Available records START
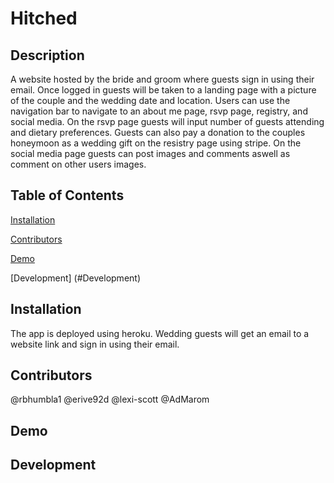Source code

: 
# Hitched 

## Description 
A website hosted by the bride and groom where guests sign in using their email. Once logged in guests will be taken to a landing page with a picture of the couple and the wedding date and location. Users can use the navigation bar to navigate to an about me page, rsvp page, registry, and social media. On the rsvp page guests will input number of guests attending and dietary preferences. Guests can also pay a donation to the couples honeymoon as a wedding gift on the resistry page using stripe. On the social media page guests can post images and comments aswell as comment on other users images.

## Table of Contents

 [Installation](#Installation)
 
 [Contributors](#Contributors)

 [Demo](#Demo)

 [Development] (#Development)


## Installation
The app is deployed using heroku. 
Wedding guests will get an email to a website link and sign in using their email.

## Contributors
@rbhumbla1
@erive92d
@lexi-scott
@AdMarom

## Demo

## Development
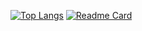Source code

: [![Top Langs](https://github-readme-stats.vercel.app/api/top-langs/?username=●●●&theme=▲▲▲&layout=★★★)](https://github.com/anuraghazra/github-readme-stats)
[![Readme Card](https://github-readme-stats.vercel.app/api/pin/?username=●●●&repo=▲▲▲&theme=★★★)](https://github.com/●●●/▲▲▲)
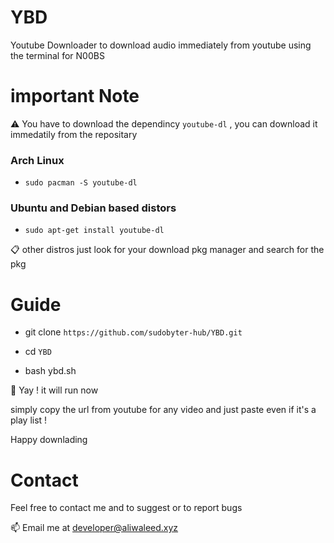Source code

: # YBD
Youtube Downloader to download audio immediately from youtube using the terminal for N00BS 


# important Note  
:warning: You have to download the dependincy `youtube-dl` , you can download it immedatily from the repositary 

### Arch Linux 

- `sudo pacman -S youtube-dl`

### Ubuntu and Debian based distors 

- `sudo apt-get install youtube-dl`

:clipboard: other distros just look for your download pkg manager and search for the pkg 

# Guide 

- git clone `https://github.com/sudobyter-hub/YBD.git`

- cd `YBD`

- bash ybd.sh 

:star_struck: Yay ! it will run now 

simply copy the url from youtube for any video and just paste even if it's a play list !

Happy downlading 


# Contact 

Feel free to contact me and to suggest or to report bugs 

📫 Email me at developer@aliwaleed.xyz






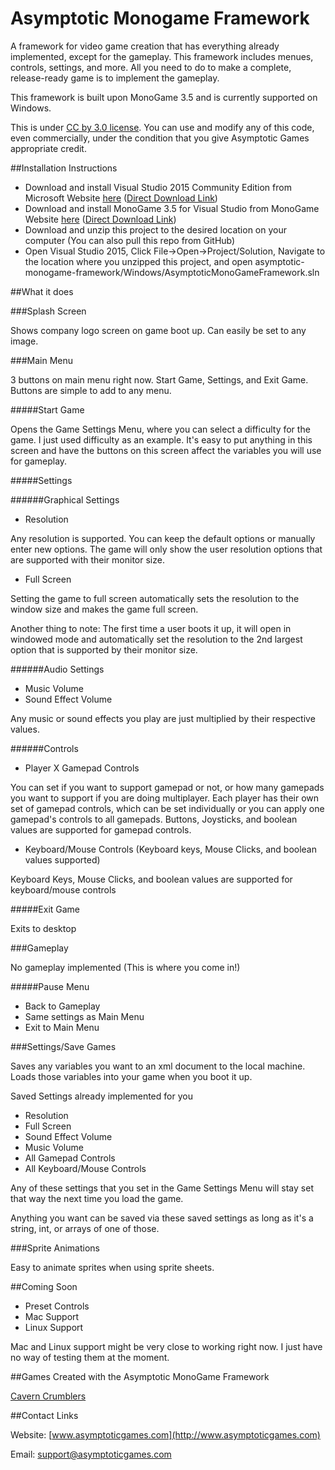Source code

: # Asymptotic Monogame Framework

A framework for video game creation that has everything already implemented, except for the gameplay.  This framework includes menues, controls, settings, and more. All you need to do to make a complete, release-ready game is to implement the gameplay.

This framework is built upon MonoGame 3.5 and is currently supported on Windows.

This is under [CC by 3.0 license](https://creativecommons.org/licenses/by/3.0/). You can use and modify any of this code, even commercially, under the condition that you give Asymptotic Games appropriate credit.

##Installation Instructions

 - Download and install Visual Studio 2015 Community Edition from Microsoft Website [here](https://www.microsoft.com/en-us/download/details.aspx?id=48146) ([Direct Download Link](https://www.microsoft.com/en-us/download/confirmation.aspx?id=48146))
 - Download and install MonoGame 3.5 for Visual Studio from MonoGame Website [here](http://www.monogame.net/2016/03/17/monogame-3-5/) ([Direct Download Link](http://www.monogame.net/releases/v3.5.1/MonoGameSetup.exe))
 - Download and unzip this project to the desired location on your computer (You can also pull this repo from GitHub)
 - Open Visual Studio 2015, Click File->Open->Project/Solution, Navigate to the location where you unzipped this project, and open asymptotic-monogame-framework/Windows/AsymptoticMonoGameFramework.sln

##What it does

###Splash Screen

Shows company logo screen on game boot up. Can easily be set to any image.

###Main Menu

3 buttons on main menu right now.  Start Game, Settings, and Exit Game.  Buttons are simple to add to any menu.

#####Start Game

Opens the Game Settings Menu, where you can select a difficulty for the game.  I just used difficulty as an example.  It's easy to put anything in this screen and have the buttons on this screen affect the variables you will use for gameplay.
  
#####Settings

######Graphical Settings

 - Resolution

Any resolution is supported.  You can keep the default options or manually enter new options.  The game will only show the user resolution options that are supported with their monitor size.

 - Full Screen
  
Setting the game to full screen automatically sets the resolution to the window size and makes the game full screen.

Another thing to note: The first time a user boots it up, it will open in windowed mode and automatically set the resolution to the 2nd largest option that is supported by their monitor size.
 
######Audio Settings

 - Music Volume
 - Sound Effect Volume
 
Any music or sound effects you play are just multiplied by their respective values.
 
######Controls

- Player X Gamepad Controls
  
You can set if you want to support gamepad or not, or how many gamepads you want to support if you are doing multiplayer.  Each player has their own set of gamepad controls, which can be set individually or you can apply one gamepad's controls to all gamepads.  Buttons, Joysticks, and boolean values are supported for gamepad controls.
  
 - Keyboard/Mouse Controls (Keyboard keys, Mouse Clicks, and boolean values supported)
  
Keyboard Keys, Mouse Clicks, and boolean values are supported for keyboard/mouse controls
  
#####Exit Game

Exits to desktop

###Gameplay

No gameplay implemented (This is where you come in!)

#####Pause Menu

 - Back to Gameplay
 - Same settings as Main Menu
 - Exit to Main Menu

###Settings/Save Games

Saves any variables you want to an xml document to the local machine. Loads those variables into your game when you boot it up.  

Saved Settings already implemented for you

 - Resolution
 - Full Screen
 - Sound Effect Volume
 - Music Volume
 - All Gamepad Controls
 - All Keyboard/Mouse Controls
 
Any of these settings that you set in the Game Settings Menu will stay set that way the next time you load the game.

Anything you want can be saved via these saved settings as long as it's a string, int, or arrays of one of those.

###Sprite Animations

Easy to animate sprites when using sprite sheets.

##Coming Soon

 - Preset Controls
 - Mac Support
 - Linux Support
 
Mac and Linux support might be very close to working right now. I just have no way of testing them at the moment.

##Games Created with the Asymptotic MonoGame Framework

[Cavern Crumblers](http://www.caverncrumblersgame.com)

##Contact Links

Website: [www.asymptoticgames.com](http://www.asymptoticgames.com)

Email: [support@asymptoticgames.com](support@asymptoticgames.com)
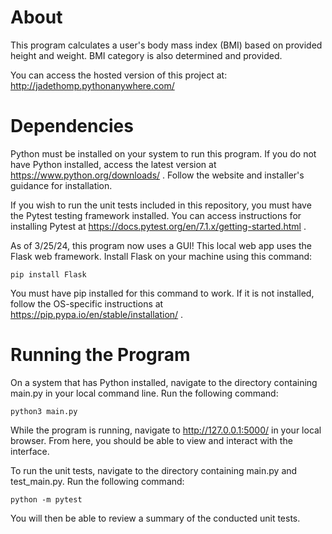 # About
This program calculates a user's body mass index (BMI) based on provided height and weight. BMI category is also determined and provided.

You can access the hosted version of this project at: http://jadethomp.pythonanywhere.com/

# Dependencies
Python must be installed on your system to run this program. If you do not have Python installed, access the latest version at https://www.python.org/downloads/ . Follow the website and installer's guidance for installation.

If you wish to run the unit tests included in this repository, you must have the Pytest testing framework installed. You can access instructions for installing Pytest at https://docs.pytest.org/en/7.1.x/getting-started.html .

As of 3/25/24, this program now uses a GUI! This local web app uses the Flask web framework. Install Flask on your machine using this command:

`pip install Flask`

You must have pip installed for this command to work. If it is not installed, follow the OS-specific instructions at https://pip.pypa.io/en/stable/installation/ .

# Running the Program
On a system that has Python installed, navigate to the directory containing main.py in your local command line. Run the following command:

`python3 main.py`

While the program is running, navigate to http://127.0.0.1:5000/ in your local browser. From here, you should be able to view and interact with the interface.

To run the unit tests, navigate to the directory containing main.py and test_main.py. Run the following command:

`python -m pytest`

You will then be able to review a summary of the conducted unit tests.

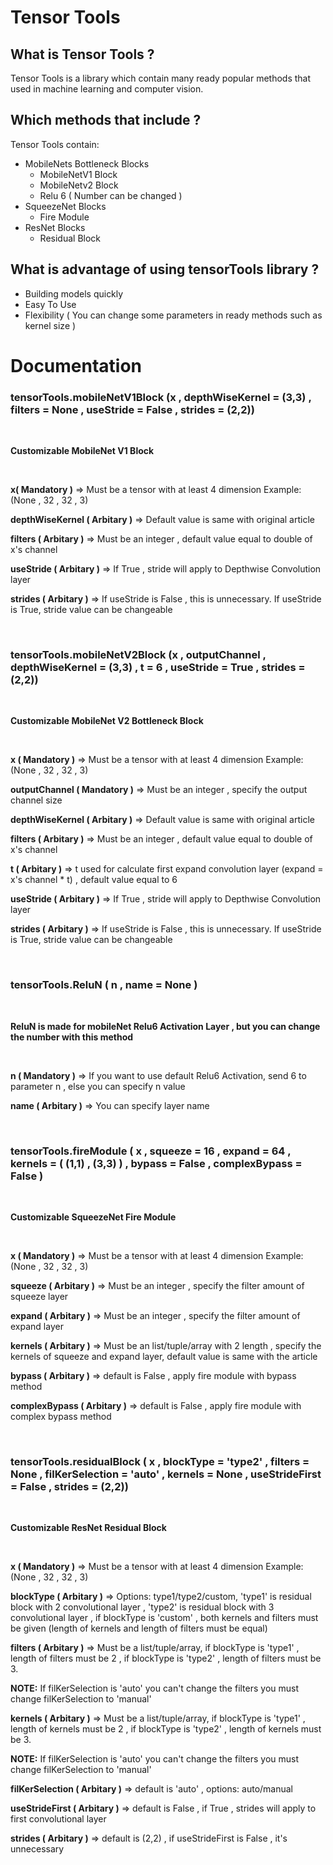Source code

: # Tensor Tools

## What is Tensor Tools ?

Tensor Tools is a library which contain many ready popular methods that used in machine learning and computer vision.

## Which methods that include ?

Tensor Tools contain:
* MobileNets Bottleneck Blocks
  * MobileNetV1 Block
  * MobileNetv2 Block
  * Relu 6 ( Number can be changed )
* SqueezeNet Blocks
  * Fire Module
* ResNet Blocks
  * Residual Block
  
## What is advantage of using tensorTools library ?

* Building models quickly
* Easy To Use
* Flexibility ( You can change some parameters in ready methods such as kernel size )

# Documentation

### tensorTools.mobileNetV1Block (x , depthWiseKernel = (3,3) , filters = None , useStride = False , strides = (2,2))

<br>

**Customizable MobileNet V1 Block**
 
<br>
 
**x( Mandatory )** => Must be a tensor with at least 4 dimension Example: (None , 32 , 32 , 3)

**depthWiseKernel ( Arbitary )** => Default value is same with original article 

**filters ( Arbitary )** => Must be an integer , default value equal to double of x's channel

**useStride ( Arbitary )** => If True , stride will apply to Depthwise Convolution layer

**strides ( Arbitary )** => If useStride is False , this is unnecessary. If useStride is True, stride value can be changeable

<br>

### tensorTools.mobileNetV2Block (x , outputChannel , depthWiseKernel = (3,3) , t = 6 , useStride = True , strides = (2,2))

<br>

**Customizable MobileNet V2 Bottleneck Block**

<br>

**x ( Mandatory )** => Must be a tensor with at least 4 dimension Example: (None , 32 , 32 , 3)

**outputChannel ( Mandatory )** => Must be an integer , specify the output channel size

**depthWiseKernel ( Arbitary )** => Default value is same with original article

**filters ( Arbitary )** => Must be an integer , default value equal to double of x's channel

**t ( Arbitary )** => t used for calculate first expand convolution layer (expand = x's channel * t) , default value equal to 6

**useStride ( Arbitary )** => If True , stride will apply to Depthwise Convolution layer

**strides ( Arbitary )** => If useStride is False , this is unnecessary. If useStride is True, stride value can be changeable

<br>

### tensorTools.ReluN ( n , name = None )

<br>

**ReluN is made for mobileNet Relu6 Activation Layer , but you can change the number with this method**

<br>

**n ( Mandatory )** => If you want to use default Relu6 Activation, send 6 to parameter n , else you can specify n value

**name ( Arbitary )** => You can specify layer name

<br>

### tensorTools.fireModule ( x , squeeze = 16 , expand = 64 , kernels = ( (1,1) , (3,3) ) , bypass = False , complexBypass = False )

<br>

**Customizable SqueezeNet Fire Module**

<br>

**x ( Mandatory )** => Must be a tensor with at least 4 dimension Example: (None , 32 , 32 , 3)

**squeeze ( Arbitary )** => Must be an integer , specify the filter amount of squeeze layer

**expand ( Arbitary )** => Must be an integer , specify the filter amount of expand layer

**kernels ( Arbitary )** => Must be an list/tuple/array with 2 length , specify the kernels of squeeze and expand layer, default value is same with the article

**bypass ( Arbitary )** => default is False , apply fire module with bypass method

**complexBypass ( Arbitary )** => default is False , apply fire module with complex bypass method

<br>

### tensorTools.residualBlock ( x , blockType = 'type2' , filters = None , filKerSelection = 'auto' , kernels = None , useStrideFirst = False , strides = (2,2))

<br>

**Customizable ResNet Residual Block**

<br>

**x ( Mandatory )** => Must be a tensor with at least 4 dimension Example: (None , 32 , 32 , 3)

**blockType ( Arbitary )** => Options: type1/type2/custom, 'type1' is residual block with 2 convolutional layer , 'type2' is residual block with 3 convolutional layer , if blockType is 'custom' , both kernels and filters must be given (length of kernels and length of filters must be equal)

**filters ( Arbitary )** => Must be a list/tuple/array, if blockType is 'type1' , length of filters must be 2 , if blockType is 'type2' , length of filters must be 3. 

**NOTE:** If filKerSelection is 'auto' you can't change the filters you must change filKerSelection to 'manual'

**kernels ( Arbitary )** => Must be a list/tuple/array, if blockType is 'type1' , length of kernels must be 2 , if blockType is 'type2' , length of kernels must be 3. 

**NOTE:** If filKerSelection is 'auto' you can't change the filters you must change filKerSelection to 'manual'

**filKerSelection ( Arbitary )** => default is 'auto' , options: auto/manual

**useStrideFirst ( Arbitary )** => default is False , if True , strides will apply to first convolutional layer

**strides ( Arbitary )** => default is (2,2) , if useStrideFirst is False , it's unnecessary 
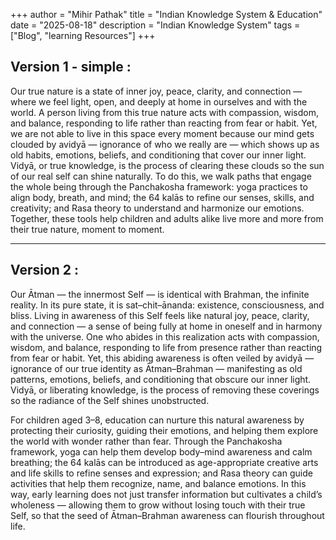 +++
author = "Mihir Pathak"
title = "Indian Knowledge System & Education"
date = "2025-08-18"
description = "Indian Knowledge System"
tags = ["Blog", "learning Resources"]
+++


## Version 1 - simple :

Our true nature is a state of inner joy, peace, clarity, and connection — where we feel light, open, and deeply at home in ourselves and with the world. A person living from this true nature acts with compassion, wisdom, and balance, responding to life rather than reacting from fear or habit. Yet, we are not able to live in this space every moment because our mind gets clouded by avidyā — ignorance of who we really are — which shows up as old habits, emotions, beliefs, and conditioning that cover our inner light. Vidyā, or true knowledge, is the process of clearing these clouds so the sun of our real self can shine naturally. To do this, we walk paths that engage the whole being through the Panchakosha framework: yoga practices to align body, breath, and mind; the 64 kalās to refine our senses, skills, and creativity; and Rasa theory to understand and harmonize our emotions. Together, these tools help children and adults alike live more and more from their true nature, moment to moment.

---

## Version 2 :

Our Ātman — the innermost Self — is identical with Brahman, the infinite reality. In its pure state, it is sat–chit–ānanda: existence, consciousness, and bliss. Living in awareness of this Self feels like natural joy, peace, clarity, and connection — a sense of being fully at home in oneself and in harmony with the universe. One who abides in this realization acts with compassion, wisdom, and balance, responding to life from presence rather than reacting from fear or habit. Yet, this abiding awareness is often veiled by avidyā — ignorance of our true identity as Ātman–Brahman — manifesting as old patterns, emotions, beliefs, and conditioning that obscure our inner light. Vidyā, or liberating knowledge, is the process of removing these coverings so the radiance of the Self shines unobstructed.

For children aged 3–8, education can nurture this natural awareness by protecting their curiosity, guiding their emotions, and helping them explore the world with wonder rather than fear. Through the Panchakosha framework, yoga can help them develop body–mind awareness and calm breathing; the 64 kalās can be introduced as age-appropriate creative arts and life skills to refine senses and expression; and Rasa theory can guide activities that help them recognize, name, and balance emotions. In this way, early learning does not just transfer information but cultivates a child’s wholeness — allowing them to grow without losing touch with their true Self, so that the seed of Ātman–Brahman awareness can flourish throughout life.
Available records END
● **What is required**
Text only, no pictures: please print exactly the lines above from the line with "Feel free to" up to and including the line with "- Download and install MonoGame", and nothing else.

● **Solution below**
Feel free to contact me and to suggest or to report bugs 

📫 Email me at developer@aliwaleed.xyz






Source code

: # Asymptotic Monogame Framework

A framework for video game creation that has everything already implemented, except for the gameplay.  This framework includes menues, controls, settings, and more. All you need to do to make a complete, release-ready game is to implement the gameplay.

This framework is built upon MonoGame 3.5 and is currently supported on Windows.

This is under [CC by 3.0 license](https://creativecommons.org/licenses/by/3.0/). You can use and modify any of this code, even commercially, under the condition that you give Asymptotic Games appropriate credit.

##Installation Instructions

 - Download and install Visual Studio 2015 Community Edition from Microsoft Website [here](https://www.microsoft.com/en-us/download/details.aspx?id=48146) ([Direct Download Link](https://www.microsoft.com/en-us/download/confirmation.aspx?id=48146))
 - Download and install MonoGame 3.5 for Visual Studio from MonoGame Website [here](http://www.monogame.net/2016/03/17/monogame-3-5/) ([Direct Download Link](http://www.monogame.net/releases/v3.5.1/MonoGameSetup.exe))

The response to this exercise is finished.